Ketorolac, known by the brand name Sprix (Egalet US), has been available for primary use only via intravenous and intramuscular routes. The intranasal form of the NSAID offers patients a self-administration option for pain relief. The researchers wanted to compare the efficacy of intranasal ketorolac with a combination of ibuprofen and acetaminophen in an acute pain model of untreated endodontic patients experiencing moderate to severe pain and symptomatic apical periodontitis.

The double-blind, randomized study included 70 patients experiencing moderate to severe pain, a pulpal diagnosis of symptomatic irreversible pulpitis or necrosis, and a periapical diagnosis of symptomatic apical periodontitis. Patients were randomly divided into two groups: One group received 31.5 mg of intranasal ketorolac and placebo capsules, and the other received 1,000 mg of acetaminophen and 600 mg of ibuprofen capsules and a mock nasal spray.

Patients recorded perceived pain scores on a visual analog scale every 15 minutes from drug administration up to 240 minutes. Researchers also measured the time to 50% pain relief, the first sign of pain relief, and meaningful pain relief.

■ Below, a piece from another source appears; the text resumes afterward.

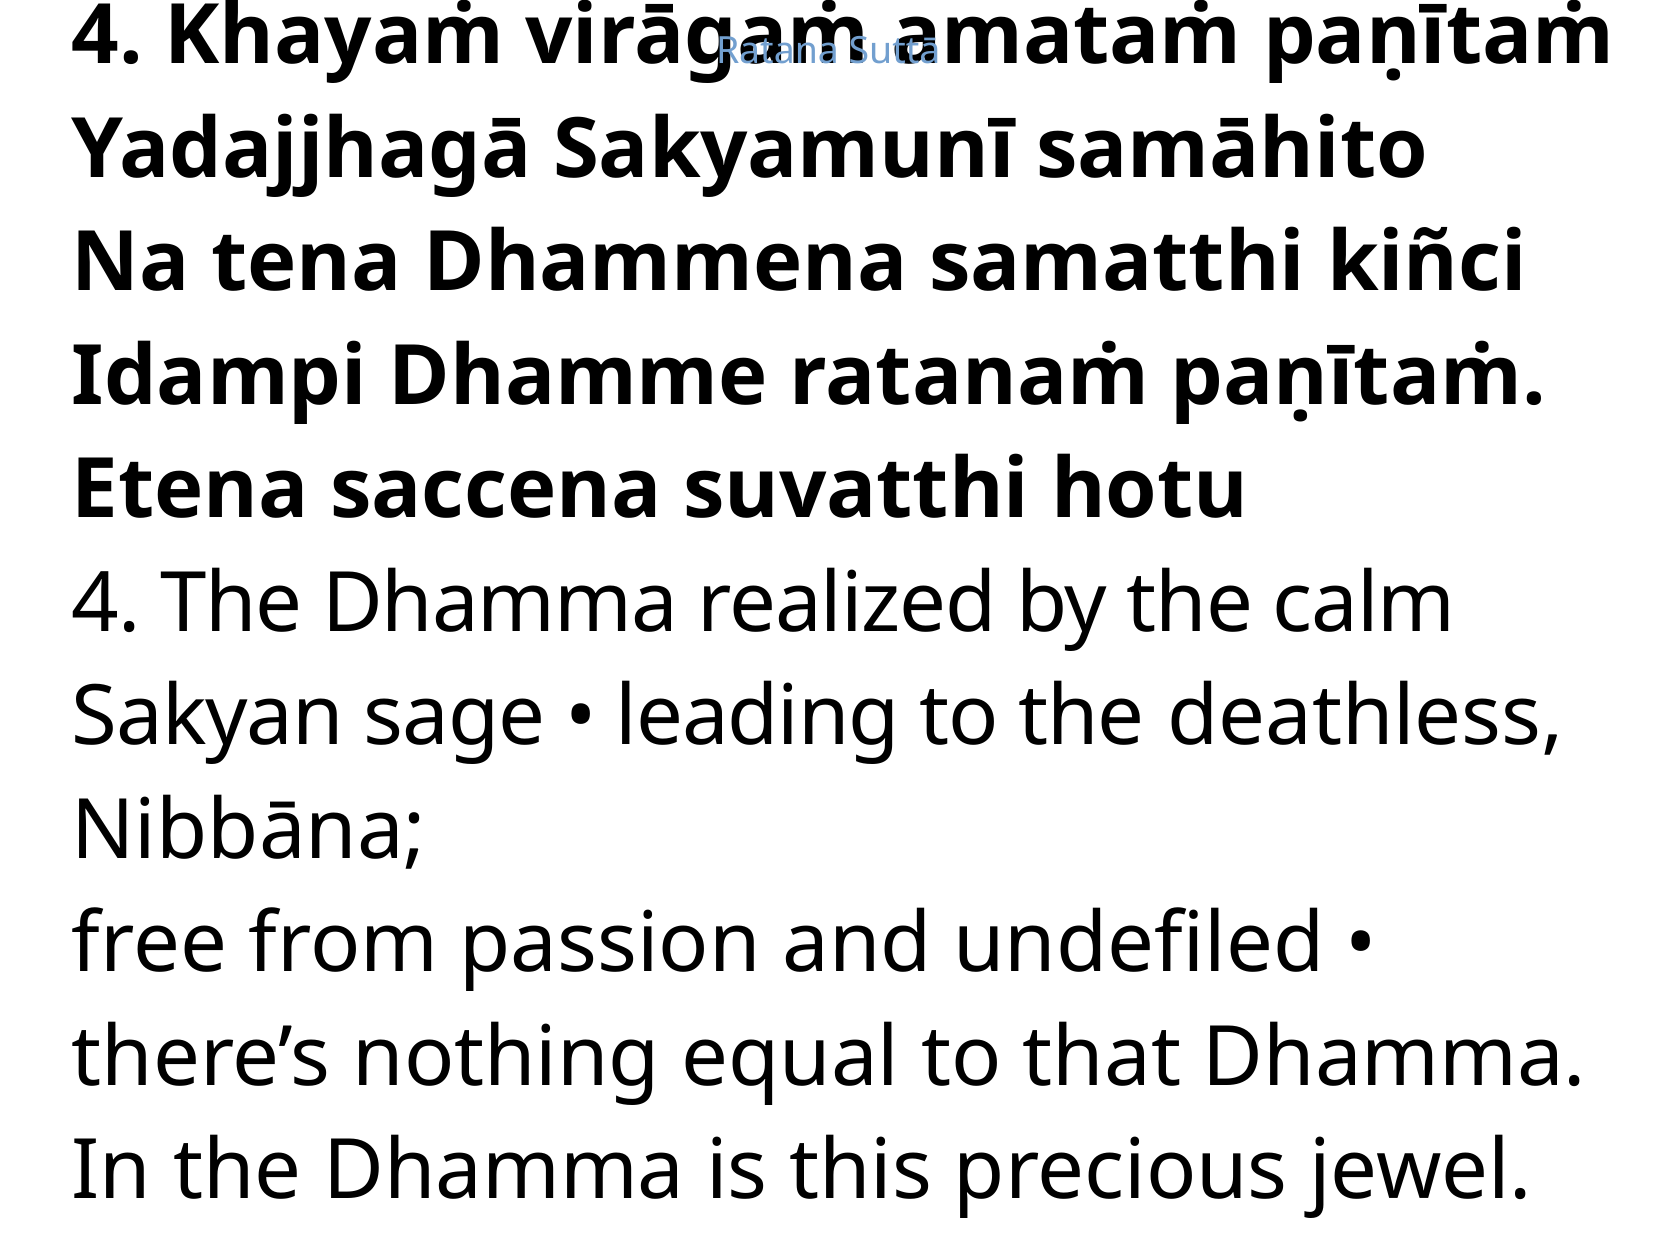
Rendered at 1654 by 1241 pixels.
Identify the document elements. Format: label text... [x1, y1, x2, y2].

text_box Ratana Suttā [0, 16, 1654, 97]
text_box 4. Khayaṁ virāgaṁ amataṁ paṇītaṁ Yadajjhagā Sakyamunī samāhito Na tena Dhammena samatthi kiñci Idampi Dhamme ratanaṁ paṇītaṁ. Etena saccena suvatthi hotu 4. The Dhamma realized by the calm Sakyan sage • leading to the deathless, Nibbāna; free from passion and undefiled • there’s nothing equal to that Dhamma. In the Dhamma is this precious jewel. By this truth may there be well-being! [71, 98, 1631, 1214]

The average time to meaningful pain relief was 67 minutes for the mock nasal spray group and 79 minutes for the ketorolac group. The researchers found no significant difference between the two groups for the time to 50% pain relief, the first sign of pain relief, or meaningful pain relief (see table below).

Time to pain relief in minutes
Time point Acetaminophen/
ibuprofen
Intranasal ketorolac p-value
1st sign of pain relief 39 ± 32 42 ± 29 0.6241
Meaningful pain relief 67 ± 44 79 ± 39 0.2522
50% relief of initial pain 70 ± 35 87 ± 50 0.1267

Valid options

The authors reported no study limitations, but they noted that while it was possible that participants may have guessed they were in the intranasal ketorolac group based on unwanted side effects, the participants who received acetaminophen and ibuprofen with the mock nasal spray also reported side effects.

Both intranasal ketorolac and the combination of 1,000 mg of acetaminophen and 600 mg of ibuprofen are viable pain relief regimens for endodontic patients, the study authors concluded.

"With the increase in opioid misuse/abuse and the numerous side effects associated with opioids, having multiple effective, nonopioid options with varying forms of administration is invaluable to practicing clinicians," they wrote.